***** DATA UNDER STUDY

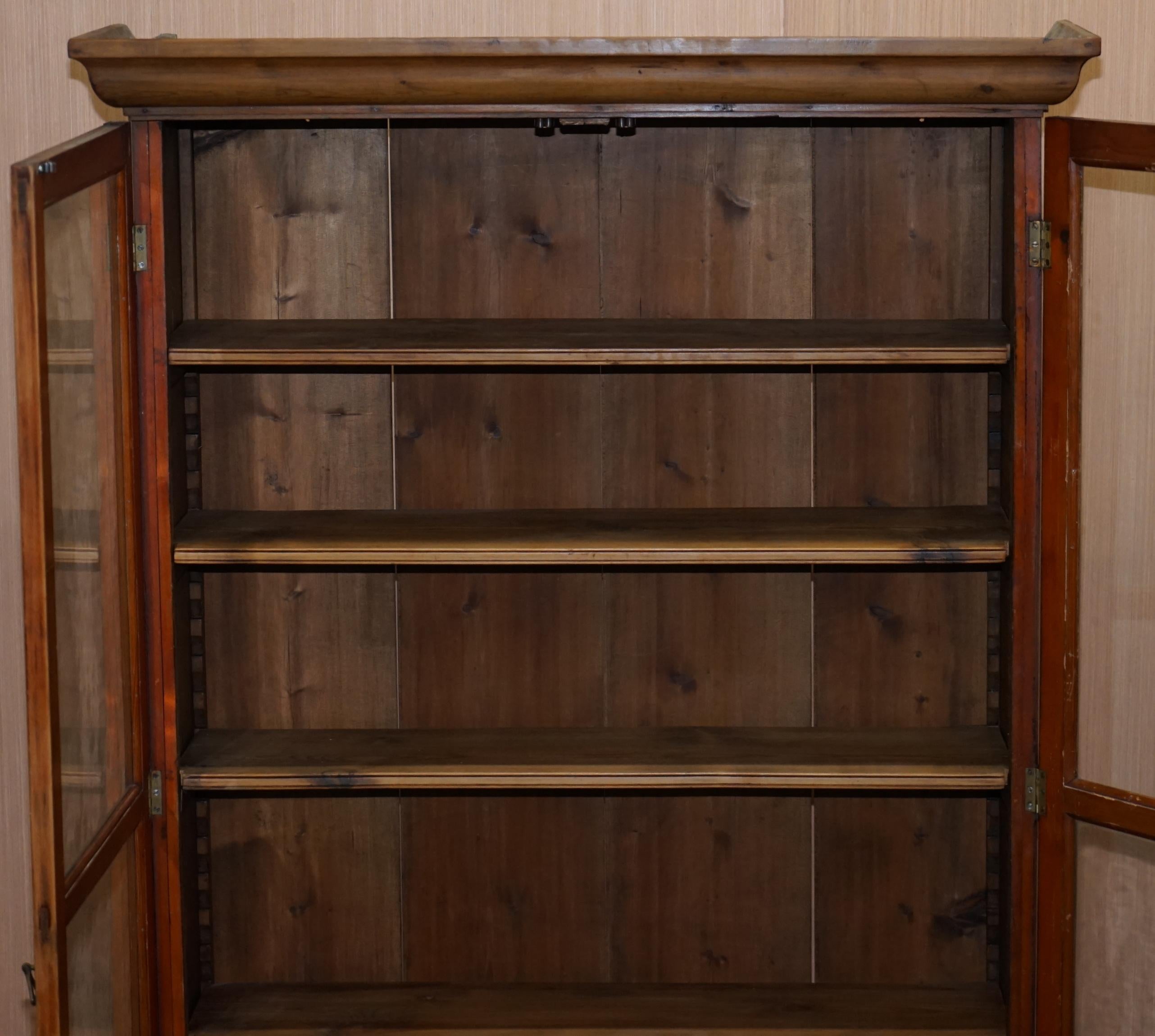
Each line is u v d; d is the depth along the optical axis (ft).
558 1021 8.28
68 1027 6.35
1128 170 6.93
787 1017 8.29
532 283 8.42
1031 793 7.64
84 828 6.69
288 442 8.46
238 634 8.55
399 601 8.57
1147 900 7.24
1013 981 7.80
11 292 8.79
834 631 8.58
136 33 8.68
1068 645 7.41
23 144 8.71
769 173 8.34
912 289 8.38
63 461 6.33
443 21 8.73
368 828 8.73
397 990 8.64
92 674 6.79
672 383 8.49
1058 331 7.25
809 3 8.74
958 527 7.97
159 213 7.31
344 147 8.30
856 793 8.68
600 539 7.76
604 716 8.64
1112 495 7.23
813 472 8.52
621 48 6.85
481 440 8.51
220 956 8.75
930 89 7.06
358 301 8.39
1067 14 8.66
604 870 8.77
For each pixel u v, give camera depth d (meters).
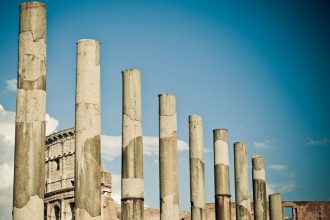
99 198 19.95
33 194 18.16
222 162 32.62
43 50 19.16
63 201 51.66
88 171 19.89
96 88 20.55
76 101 20.48
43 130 18.80
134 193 23.62
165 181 26.72
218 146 32.94
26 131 18.53
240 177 33.41
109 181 52.16
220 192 32.06
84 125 20.20
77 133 20.25
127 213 23.48
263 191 34.59
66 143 52.62
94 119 20.31
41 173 18.50
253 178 34.97
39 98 18.83
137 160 23.92
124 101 24.41
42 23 19.23
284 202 54.72
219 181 32.25
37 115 18.70
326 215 53.78
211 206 53.97
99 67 20.83
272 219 36.84
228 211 32.00
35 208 18.11
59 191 51.78
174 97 27.88
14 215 18.09
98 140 20.34
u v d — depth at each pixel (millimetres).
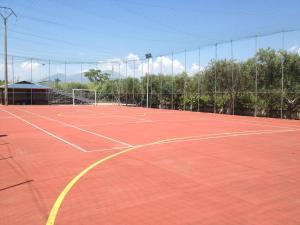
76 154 10938
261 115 29672
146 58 45812
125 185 7250
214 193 6688
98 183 7410
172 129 18672
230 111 32719
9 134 16219
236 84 31734
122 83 53094
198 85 36312
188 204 6035
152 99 45500
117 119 25812
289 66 27297
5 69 48594
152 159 10070
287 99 27281
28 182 7516
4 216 5480
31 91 54250
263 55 29047
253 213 5598
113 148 12125
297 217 5434
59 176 8055
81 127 19641
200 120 25281
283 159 10094
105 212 5652
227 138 14891
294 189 6984
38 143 13320
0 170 8688
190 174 8227
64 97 59719
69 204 6043
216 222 5211
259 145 12852
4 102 52875
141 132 17156
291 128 19547
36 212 5652
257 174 8258
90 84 69562
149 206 5938
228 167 9008
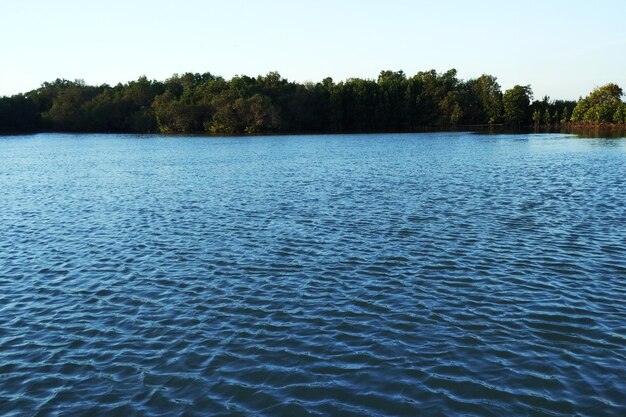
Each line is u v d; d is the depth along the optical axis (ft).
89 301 66.44
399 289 67.92
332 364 49.42
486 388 44.91
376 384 45.93
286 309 62.39
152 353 52.44
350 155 275.18
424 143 362.12
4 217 120.47
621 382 44.91
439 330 55.88
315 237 94.48
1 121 647.56
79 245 93.20
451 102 600.80
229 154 296.10
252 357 51.08
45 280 74.64
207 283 71.77
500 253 82.33
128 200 140.97
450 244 88.07
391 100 618.85
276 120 552.00
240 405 43.39
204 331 57.00
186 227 105.29
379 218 109.29
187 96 607.78
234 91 573.74
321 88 627.05
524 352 50.72
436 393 44.37
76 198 146.41
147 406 43.55
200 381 47.03
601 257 78.74
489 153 268.62
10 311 63.72
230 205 128.77
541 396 43.47
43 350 53.62
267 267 78.02
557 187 145.48
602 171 179.52
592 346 51.49
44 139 516.32
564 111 582.35
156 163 248.93
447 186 153.07
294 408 42.80
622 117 522.06
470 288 67.62
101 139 497.87
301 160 249.75
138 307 64.08
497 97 608.19
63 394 45.60
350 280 71.67
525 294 65.16
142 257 84.74
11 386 47.06
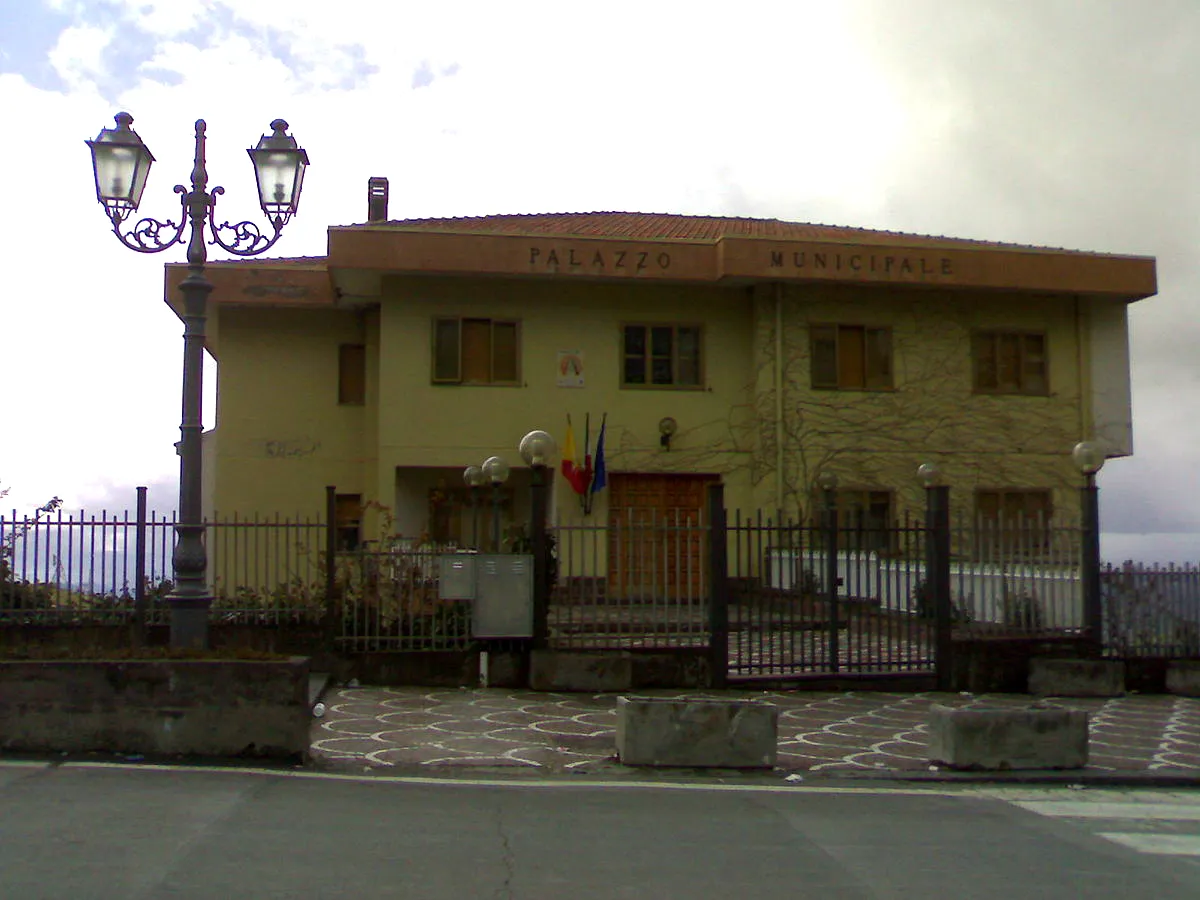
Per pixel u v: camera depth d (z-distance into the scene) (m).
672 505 24.66
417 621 14.57
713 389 24.70
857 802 9.01
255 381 25.22
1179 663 15.45
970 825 8.20
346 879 6.21
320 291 24.89
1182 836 8.02
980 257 24.44
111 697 9.72
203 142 11.30
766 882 6.42
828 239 26.91
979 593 15.42
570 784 9.45
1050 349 25.72
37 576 14.45
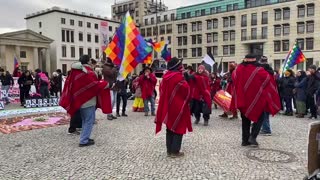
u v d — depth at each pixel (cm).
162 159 627
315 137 450
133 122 1072
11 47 6362
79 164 596
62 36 7200
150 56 1323
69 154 665
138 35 1249
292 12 5969
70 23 7338
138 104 1373
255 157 636
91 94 727
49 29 7256
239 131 913
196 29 7512
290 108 1269
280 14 6169
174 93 629
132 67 1226
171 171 554
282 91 1280
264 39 6384
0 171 559
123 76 1202
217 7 7256
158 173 544
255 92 695
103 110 795
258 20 6475
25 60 6581
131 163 601
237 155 652
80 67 720
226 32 6994
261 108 698
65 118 1160
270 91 704
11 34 6206
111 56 1224
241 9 6706
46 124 1030
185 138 812
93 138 815
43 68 6919
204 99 1000
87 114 732
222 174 537
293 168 566
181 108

**********

▶ _TASK BRIEF_: Without the pictures, please reproduce each line of the listing above exactly, from the first one through the line bearing "604 716 8.64".

▶ _REPLY TO THE TASK_:
Each line is u v d; d is the depth along the optical axis (ft).
558 1021 8.28
68 1027 6.35
1128 170 6.93
787 1017 8.29
532 283 8.42
1031 793 7.64
84 828 6.69
288 442 8.46
238 634 8.55
399 601 8.57
1147 900 7.24
1013 981 7.80
11 292 8.79
834 631 8.58
136 33 8.68
1068 645 7.41
23 144 8.71
769 173 8.34
912 289 8.38
63 461 6.33
443 21 8.73
368 828 8.73
397 990 8.64
92 674 6.79
672 383 8.49
1058 331 7.25
809 3 8.74
958 527 7.97
159 213 7.31
344 147 8.30
856 793 8.68
600 539 7.76
604 716 8.64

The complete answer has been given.